As I looked for a tradition, in the years when I was still seeking, I came across what Luther and Calvin had to say about women, and I didn’t much care for either one of them at the time. Their vaunted intellects and “father of the faith” status were called into question by their callous, unbiblical, and casual dismissal of my cognitive abilities, my spiritual inferiority, and my questionable status as a member of their very species. I eventually learned to look past the flaws–all the things they got wrong–and appreciate the good things their gifts produced. God used these men and others like them to spread the Gospel and correct generations of bad teaching, but they weren’t God; they were just men. So…trust me when I tell you that John Calvin didn’t give you your faith. Martin Luther didn’t give you your faith. God the Holy Spirit gave you your faith. God is the one who took up residence inside of us and turned our bodies into sacred space, and that is what makes us family.

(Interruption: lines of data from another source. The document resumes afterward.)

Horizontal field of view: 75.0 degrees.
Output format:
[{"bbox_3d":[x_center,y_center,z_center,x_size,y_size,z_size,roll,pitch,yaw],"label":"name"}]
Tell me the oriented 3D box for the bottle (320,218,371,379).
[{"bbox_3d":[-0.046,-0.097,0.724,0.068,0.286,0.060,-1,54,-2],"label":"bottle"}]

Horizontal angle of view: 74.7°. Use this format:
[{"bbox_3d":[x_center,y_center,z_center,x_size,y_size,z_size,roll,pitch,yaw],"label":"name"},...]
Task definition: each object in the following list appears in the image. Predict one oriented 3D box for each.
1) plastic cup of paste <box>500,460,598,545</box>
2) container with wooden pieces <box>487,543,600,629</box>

I’ve said all of this because I am exhorting with everything in me that anyone who reads this scribble will consider whether, just maybe, we’ve lifted tradition over true faith. Examine whether you’ve allowed your doctrine to become an idol. Pray about whether your advocacy for doctrinal teaching, which comes from a desire to be obedient to God, went wrong somewhere. Consider whether you’ve lowered rather than lifted. Has your pursuit of correct teaching contributed to division rather than unity? Has it damaged the universal witness of the church by condemning rather than providing hope? Has your zeal for doctrine been allowed to stand between you and true intimacy with our God? If you look under the hood and find that you’ve got some broken parts…please try to repair it. Please try to lead with love.

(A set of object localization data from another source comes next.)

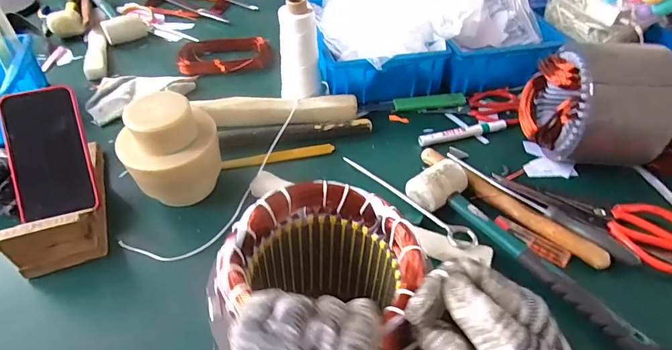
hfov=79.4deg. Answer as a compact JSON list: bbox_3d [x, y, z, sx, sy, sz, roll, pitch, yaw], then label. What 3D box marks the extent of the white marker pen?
[{"bbox_3d":[0.193,-0.065,0.616,0.143,0.014,0.022,-12,45,-13],"label":"white marker pen"}]

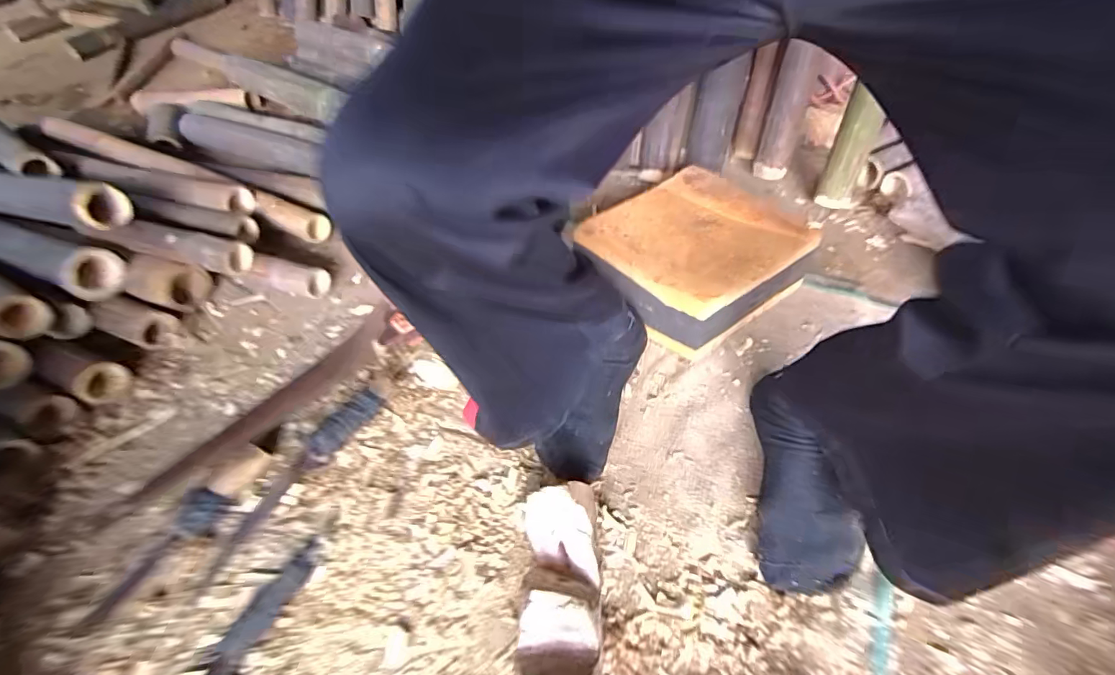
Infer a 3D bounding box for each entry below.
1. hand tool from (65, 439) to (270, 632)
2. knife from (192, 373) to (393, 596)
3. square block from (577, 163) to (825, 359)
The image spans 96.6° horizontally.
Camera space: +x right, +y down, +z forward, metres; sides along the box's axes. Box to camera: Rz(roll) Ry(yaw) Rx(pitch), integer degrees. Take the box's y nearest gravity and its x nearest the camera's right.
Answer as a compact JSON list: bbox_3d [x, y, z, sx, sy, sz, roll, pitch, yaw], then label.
[{"bbox_3d":[-0.438,0.226,0.580,0.054,0.047,0.245,30,71,28],"label":"hand tool"},{"bbox_3d":[-0.324,0.162,0.612,0.056,0.035,0.296,27,56,27],"label":"knife"},{"bbox_3d":[0.192,-0.113,0.736,0.267,0.116,0.249,-28,51,-19],"label":"square block"}]

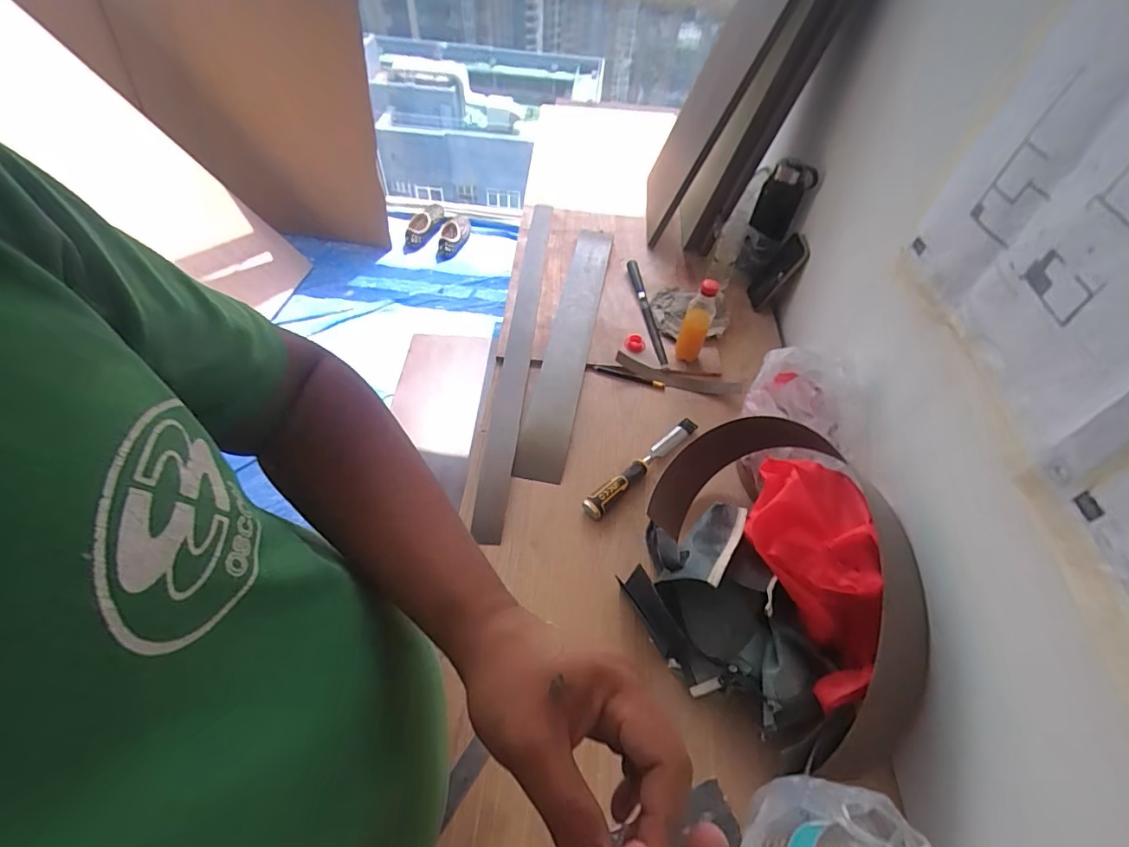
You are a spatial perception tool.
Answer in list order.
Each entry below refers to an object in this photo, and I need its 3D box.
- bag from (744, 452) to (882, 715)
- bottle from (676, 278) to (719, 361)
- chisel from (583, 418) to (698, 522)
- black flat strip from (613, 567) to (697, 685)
[{"bbox_3d":[0.312,0.184,0.632,0.132,0.137,0.282,-6,74,-8],"label":"bag"},{"bbox_3d":[0.252,-0.193,0.951,0.051,0.168,0.042,18,54,10],"label":"bottle"},{"bbox_3d":[0.140,0.068,0.852,0.273,0.026,0.034,-35,62,-26],"label":"chisel"},{"bbox_3d":[0.129,0.266,0.666,0.008,0.037,0.150,12,38,-52],"label":"black flat strip"}]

Like Jesus with the woman at the well, look upon the sinners around you and love them. Don’t condemn them; speak life into them. Tell them the truth as you’ve had it revealed to you, but draw them near rather than driving them away. Jesus didn’t threaten that woman with Hell. He didn’t call her names or mock her understanding of theology. He didn’t question her faith for being a Samaritan. He gave her gentleness. He gave her respect. He gave her life. He made that gentile woman the first evangelist for Jesus, and he gave her the honor of being first to hear his true identity. He didn’t choose Gamaliel, a man who understood Scripture deeply and rightly. He chose a Samaritan woman who was wrong about almost everything. She believed in Jesus, and that was enough.
I will get a lot wrong as I write about the Bible and about God and about faith. I know I will, and I try to stay open to correction at all times. There is so much that I don’t know, that I haven’t read, that I still haven’t learned. I’m right about this, though. In the main point of it, I’m pretty sure I’m right.
We are one. Whether we like it or not, we are one. It is high time we remember that and start living like we believe it.
A very wise pastor I once met told me “Theology divides; Christ unites.” At the time I was [silently] skeptical, because I was still pretty willing to try to argue people out of theirs. The older I get, the wiser he seems.
Ain’t that always the way? I find myself FINALLY learning to let go of my grip on self-sufficiency and my reliance on academic answers for everything. The thing I cling to is, “Don’t put God in a box because He won’t fit.”
It’s a shame we’re all so stubborn in youth. Oh, to have wisdom AND an energetic body that hasn’t been worn down. We’d all be Superman.